[Start of PROVIDED DATA]

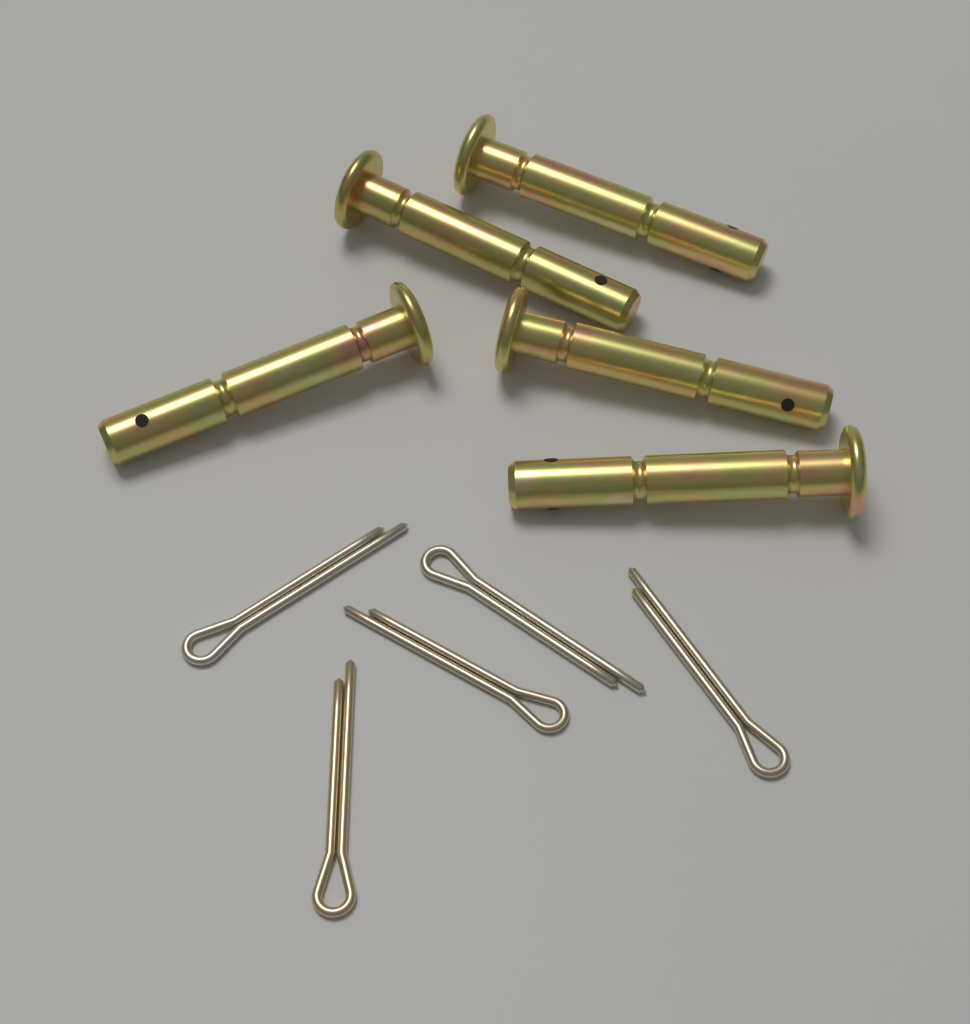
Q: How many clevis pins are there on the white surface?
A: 5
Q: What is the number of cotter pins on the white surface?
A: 5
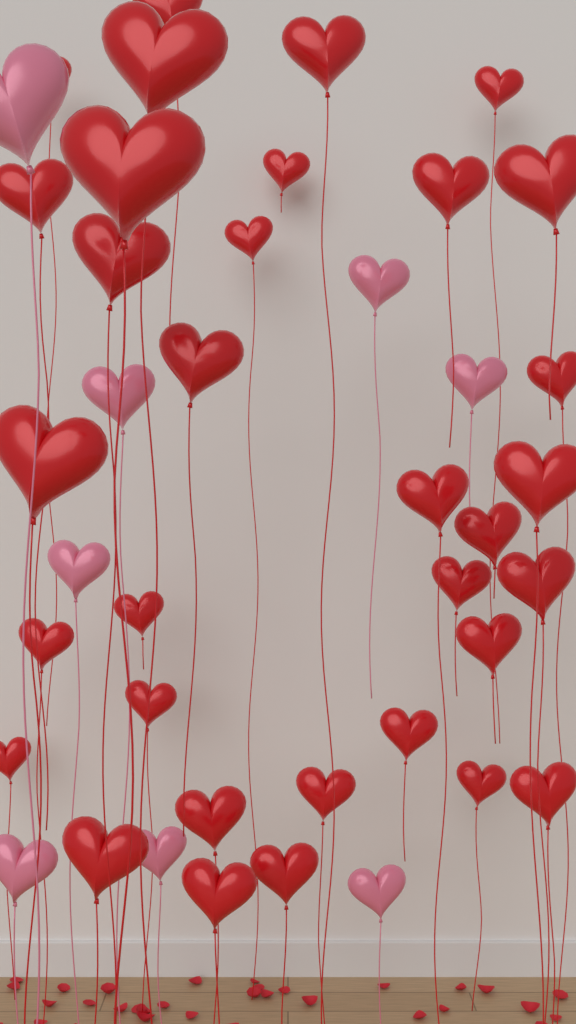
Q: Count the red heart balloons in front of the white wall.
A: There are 33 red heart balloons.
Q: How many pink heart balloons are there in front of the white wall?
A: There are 8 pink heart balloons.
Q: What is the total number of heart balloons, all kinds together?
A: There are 41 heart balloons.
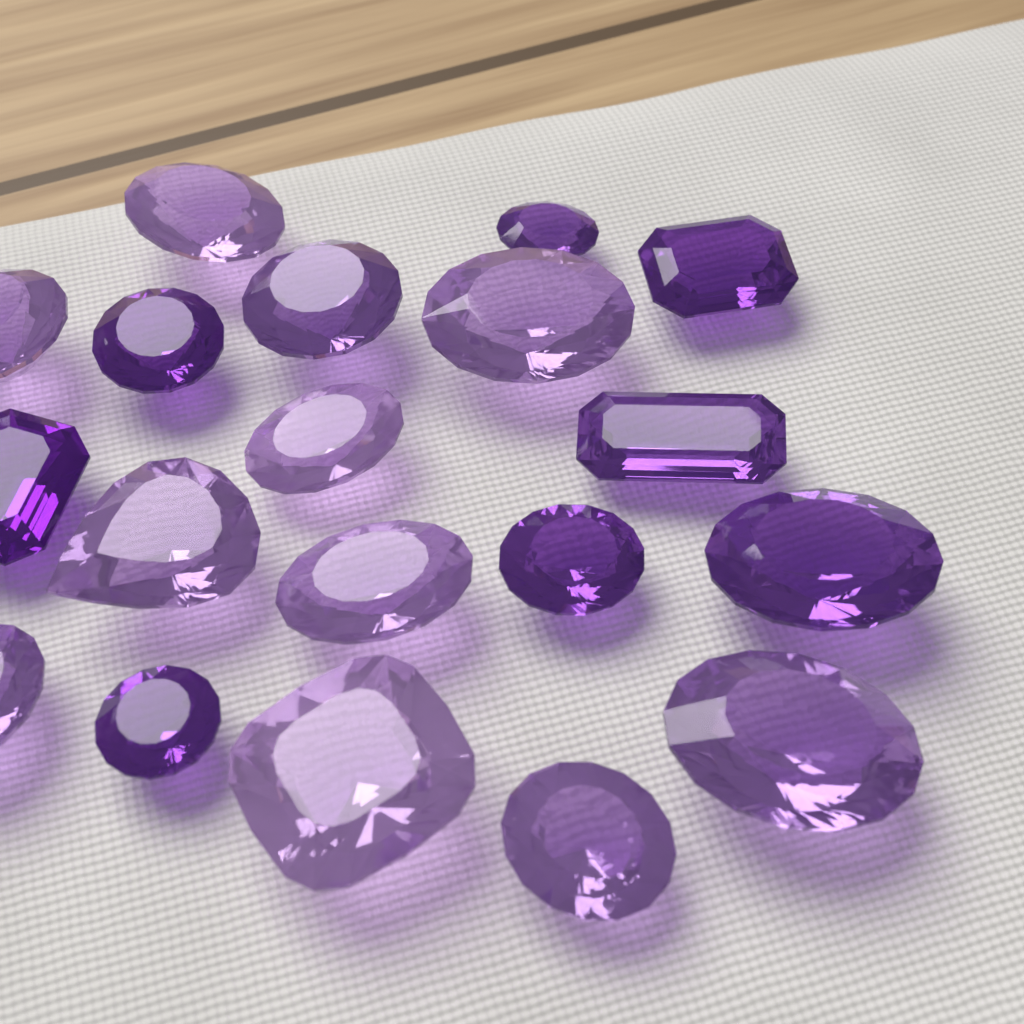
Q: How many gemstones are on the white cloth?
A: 19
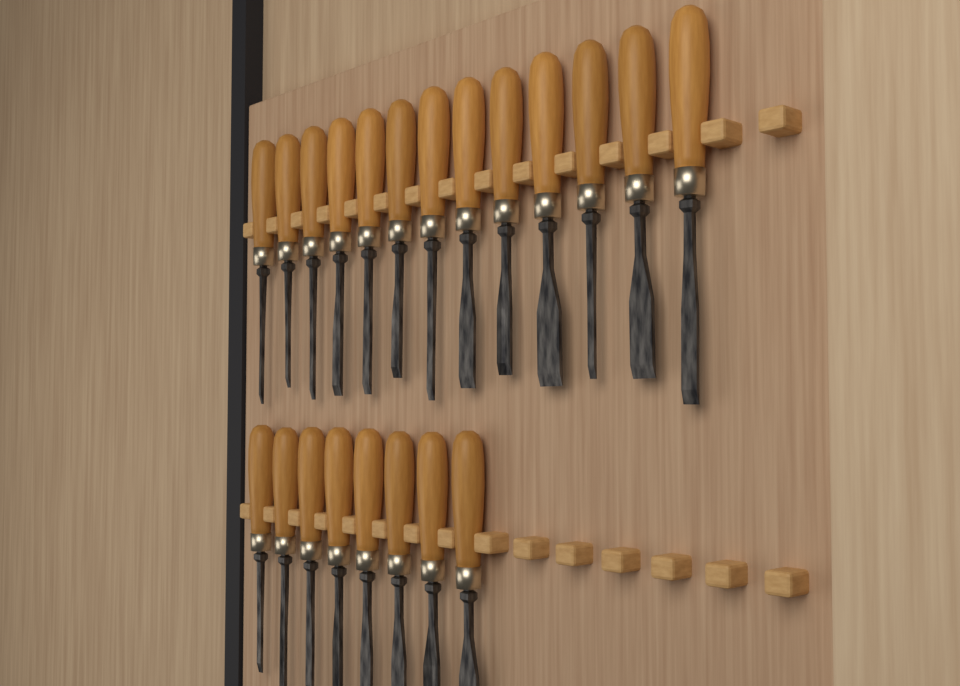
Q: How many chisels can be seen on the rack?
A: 21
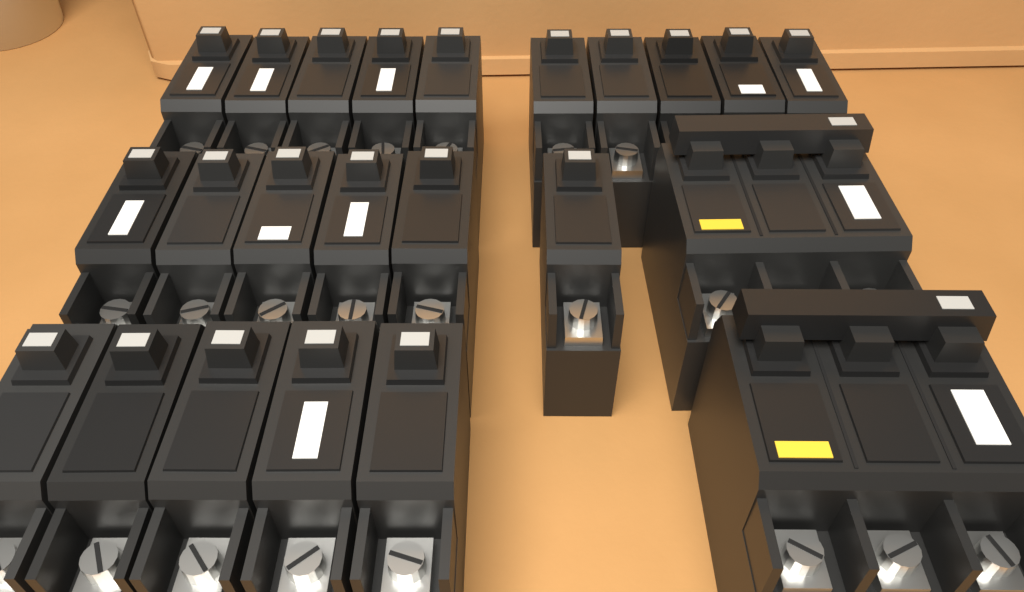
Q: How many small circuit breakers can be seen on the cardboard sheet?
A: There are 21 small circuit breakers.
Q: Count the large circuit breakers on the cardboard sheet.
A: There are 2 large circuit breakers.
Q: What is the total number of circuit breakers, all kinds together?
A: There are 23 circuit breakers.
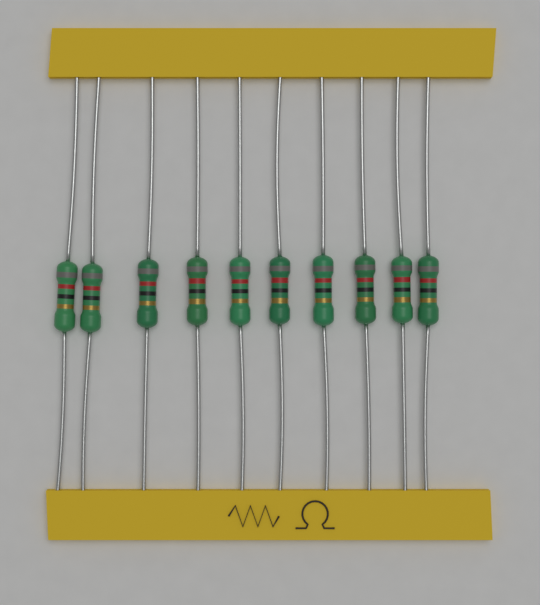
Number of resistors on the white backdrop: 10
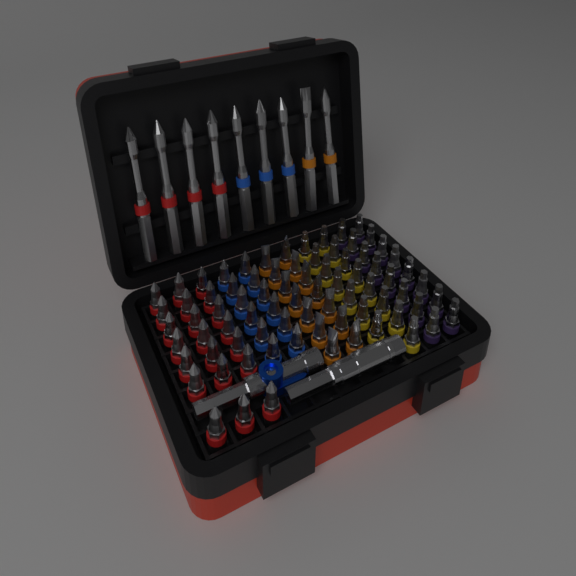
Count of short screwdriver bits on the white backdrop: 78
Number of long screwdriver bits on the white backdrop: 9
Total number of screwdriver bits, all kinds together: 87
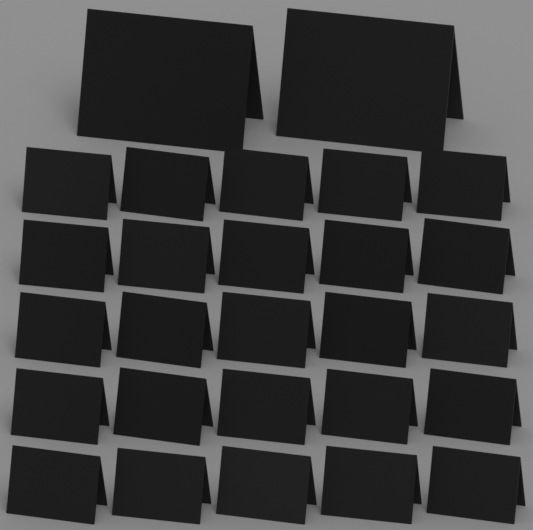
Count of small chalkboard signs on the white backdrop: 25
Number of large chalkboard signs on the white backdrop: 2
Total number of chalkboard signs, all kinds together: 27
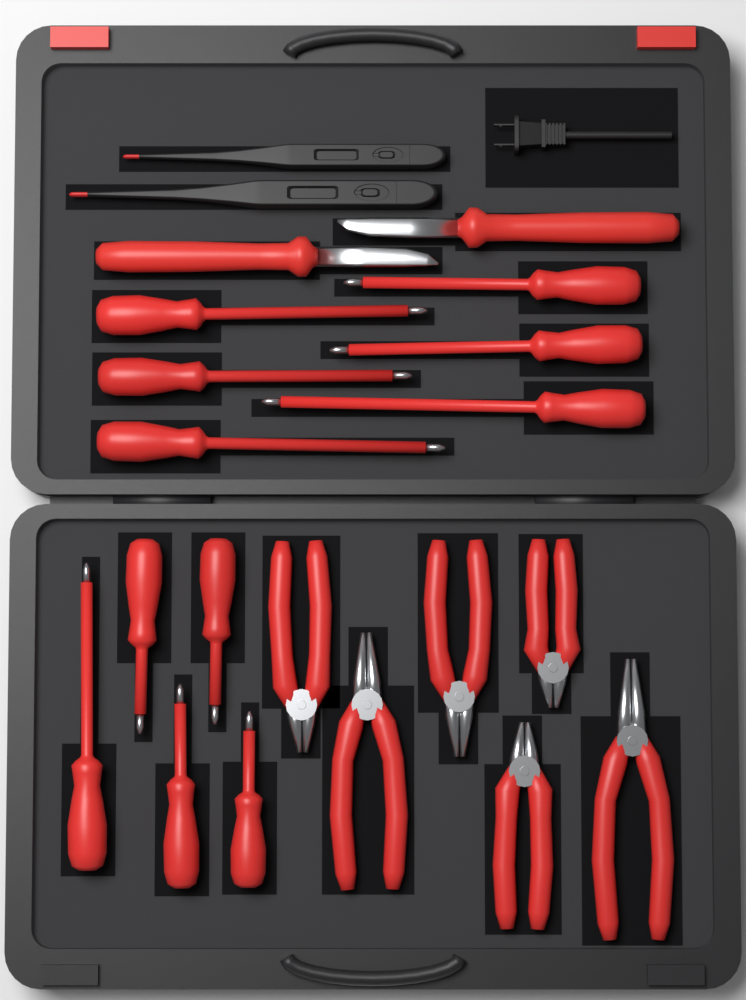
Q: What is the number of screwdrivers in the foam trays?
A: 11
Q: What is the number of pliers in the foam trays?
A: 6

[End of PROVIDED DATA]

→ SET EXERCISE: Replace every "backdrop" in the entries above with "background" and write out all the entries again with nothing else changed, leaving out the pictures.

→ SOLUTION TO THE PROBLEM:
Q: How many clevis pins are there on the white surface?
A: 5
Q: What is the number of cotter pins on the white surface?
A: 5
Q: Count the red heart balloons in front of the white wall.
A: There are 33 red heart balloons.
Q: How many pink heart balloons are there in front of the white wall?
A: There are 8 pink heart balloons.
Q: What is the total number of heart balloons, all kinds together?
A: There are 41 heart balloons.
Q: How many gemstones are on the white cloth?
A: 19
Q: How many chisels can be seen on the rack?
A: 21
Q: How many small circuit breakers can be seen on the cardboard sheet?
A: There are 21 small circuit breakers.
Q: Count the large circuit breakers on the cardboard sheet.
A: There are 2 large circuit breakers.
Q: What is the total number of circuit breakers, all kinds together?
A: There are 23 circuit breakers.
Number of resistors on the white background: 10
Count of short screwdriver bits on the white background: 78
Number of long screwdriver bits on the white background: 9
Total number of screwdriver bits, all kinds together: 87
Count of small chalkboard signs on the white background: 25
Number of large chalkboard signs on the white background: 2
Total number of chalkboard signs, all kinds together: 27
Q: What is the number of screwdrivers in the foam trays?
A: 11
Q: What is the number of pliers in the foam trays?
A: 6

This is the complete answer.